I am currently a PhD candidate at Steward Observatory at University of Arizona. I study exoplanet formation and evolution, particularly in binary star systems, through direct imaging and high-contrast imaging ground-based observations. I'm a part of the MagAO-X team, the extreme adaptive optics instrument on the Magellan Clay telescope in Chile. I have also worked with Keck/NIRC2 images, and with unresolved companions in stellar binaries in Gaia.

Binary Differential Imaging

Planets are much much fainter than stars. In order to image a planet directly, we must remove the influence of the starlight to reveal the faint source lying underneath. Binary Differential Imaging leverages the advantage of simultaneously imaging a science target and a star to use to build a model of the point spread function by imaging both stars in a binary in a single image, and using each star as the reference for the other. I reduced a binary differential imaging dataset of 17 binaries imaged in L-prime band with MagAO/Clio on the Magellan Telescope from 2014-2017 using principle component analysis to recontruct the starlight model.
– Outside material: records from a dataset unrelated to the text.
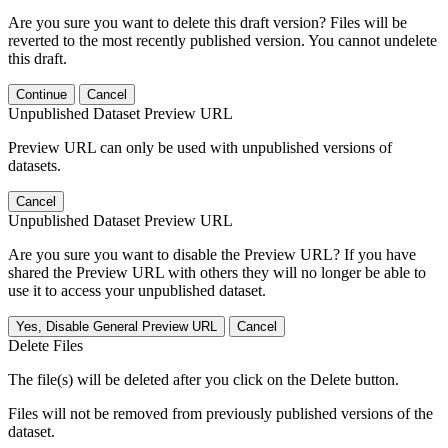
Are you sure you want to delete this draft version? Files will be
reverted to the most recently published version. You cannot undelete
this draft.
Continue
Cancel
Unpublished Dataset Preview URL
Preview URL can only be used with unpublished versions of
datasets.
Cancel
Unpublished Dataset Preview URL
Are you sure you want to disable the Preview URL? If you have
shared the Preview URL with others they will no longer be able to
use it to access your unpublished dataset.
Yes, Disable General Preview URL
Cancel
Delete Files
The file(s) will be deleted after you click on the Delete button.
Files will not be removed from previously published versions of the
dataset.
Boyajian's Star's Wide Companion

Boyajian's Star (aka KIC 8462852, aka Tabby's Star) has made waves in both astrophysics and the popular imagination due to its enigmatic light curve from the Kepler space telescope that is not well explained yet by any physical (or alien) theory (hint: it's not aliens). I showed that it has an here-to-fore unconfirmed wide stellar companion currently ~880 AU away. The companion is not an explanation for the light curve (despite claims to the contrary) but it is another piece of the puzzle.

Gaia RUWE as an indicator of multiplicity

The Gaia astrometric satellite assumes each point source is a single star to fit astrometry to its motion. So the presence of subsystems unresolved in Gaia will cause the motion to deviate from a single star, and cause error in the fit. The error is encapsulated in the Renormalized Unit Weight Error (RUWE) term. Thus, RUWE can be used as a signpost of the presence of unresolved multiple stars.
In this unpublished mini-lit review I summarize recent work on RUWE and what it can reveal about unresolved multiples in Gaia DR2 and EDR3.
Image: Figure 1 from Belokurov et al. 2020 showing an HRD of selected Gaia sources, color coded by RUWE. The marked regions correspond to MS multiples and white dwarf + M-dwarf binaries, which also show elevated RUWE, illustrating that RUWE is sensitive to multiplicity.

Orbit Fitting of Wide Stellar Binaries with Gaia

The Gaia astrometric satellite provides unprecedented accuracy of astrometry motion. I showed that the relative velocity between two stars in a wide binary, for which both stars are well resolved by Gaia and have high quality astrometric solutions, can be used to constrain the orbital elements of the binary orbit.
I produced an open source python package that automatically fits orbital elements for two Gaia EDR3 sources with just the source ID numbers and a mass estimate for each.

Orbital Motion of Wide Planetary-Mass Companions to Low-Mass Stars

Planetary mass companions are large mass planets (on the order of 15 Mjup) on wide orbits (100’s of AU) from their host stars. They exist in a parameter such that it is unclear if they represent the high end of planetary masses, the low end of brown dwarf masses, or if there is even is a dividing line in the substellar mass function at all. I measured precise milliarcsecond astrometry of the PMC GSC 6214-210 B in 10 years of Keck/NIRC2 images, and fit the motion for orbital elements using the Orbits for the Impatient rejection sampling algorithm.